Required aesthetics (reversed from boxplots!)

• `x`: A numeric variable
• `y`: A factor (categorical variable)

Example:

``````ggplot(gapminder, aes(lifeExp, continent)) +
ggridges::geom_density_ridges()``````
``## Picking joint bandwidth of 2.23`` ### Bar plots: `geom_bar()` or `geom_col()`

These geom’s erect a bar over each category.

`geom_bar()` automatically determines the height of the bar according to the count of each category.

`geom_col()` requires a manual specification of the bar heights.

Required aesthetics:

• `x`: A categorical variable
• `y`: A numeric variable (only required for `geom_col()`!)
• To use proportion in `geom_bar()` instead of count, set `y = ..prop..`

Example: number of 4-, 6-, and 8- cylinder cars in the `mtcars` dataset:

``````ggplot(mtcars, aes(cyl)) +
geom_bar()`````` ### Line charts: `geom_line()`

A line plot connects points with straight lines, from left-to-right.

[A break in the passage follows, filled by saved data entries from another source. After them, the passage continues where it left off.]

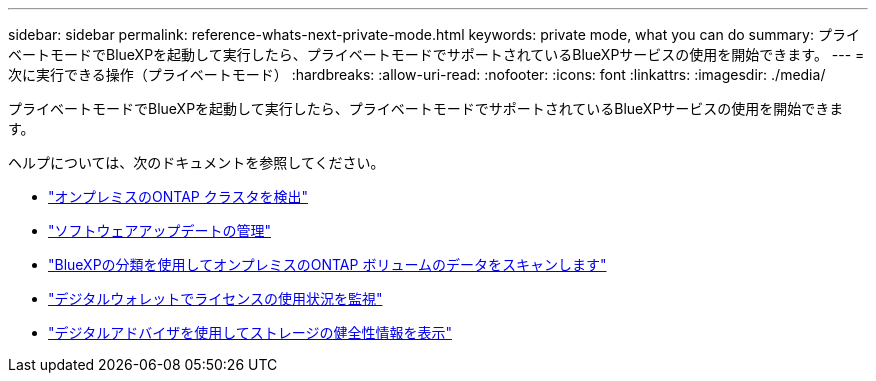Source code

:---
sidebar: sidebar 
permalink: reference-whats-next-private-mode.html 
keywords: private mode, what you can do 
summary: プライベートモードでBlueXPを起動して実行したら、プライベートモードでサポートされているBlueXPサービスの使用を開始できます。 
---
= 次に実行できる操作（プライベートモード）
:hardbreaks:
:allow-uri-read: 
:nofooter: 
:icons: font
:linkattrs: 
:imagesdir: ./media/


[role="lead"]
プライベートモードでBlueXPを起動して実行したら、プライベートモードでサポートされているBlueXPサービスの使用を開始できます。

ヘルプについては、次のドキュメントを参照してください。

* https://docs.netapp.com/us-en/bluexp-ontap-onprem/index.html["オンプレミスのONTAP クラスタを検出"^]
* https://docs.netapp.com/us-en/bluexp-software-updates/index.html["ソフトウェアアップデートの管理"^]
* https://docs.netapp.com/us-en/bluexp-classification/task-deploy-compliance-dark-site.html["BlueXPの分類を使用してオンプレミスのONTAP ボリュームのデータをスキャンします"^]
* https://docs.netapp.com/us-en/bluexp-digital-wallet/task-manage-on-prem-clusters.html["デジタルウォレットでライセンスの使用状況を監視"^]
* https://docs.netapp.com/us-en/active-iq/index.html["デジタルアドバイザを使用してストレージの健全性情報を表示"^]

Especially useful if time is on the x-axis.

Required aesthetics:

• `x`: a variable having some ordering to it.
• `y`: a numeric variable.

Although not required, the `group` aesthetic will come in handy here. This aesthetic produces a plot independently for each group, and overlays the results.

``````tsibble::as_tsibble(co2) %>%
rename(yearmonth = index,
conc = value) %>%
mutate(month = lubridate::month(yearmonth, label = TRUE),
year  = lubridate::year(yearmonth)) %>%
ggplot(aes(month, conc)) +
geom_line(aes(group = year), alpha = 0.5) +
ylab("CO2 Concentration")`````` ### Path plots: `geom_path()`

Like `geom_line()`, except connects points in the order that they appear in the dataset.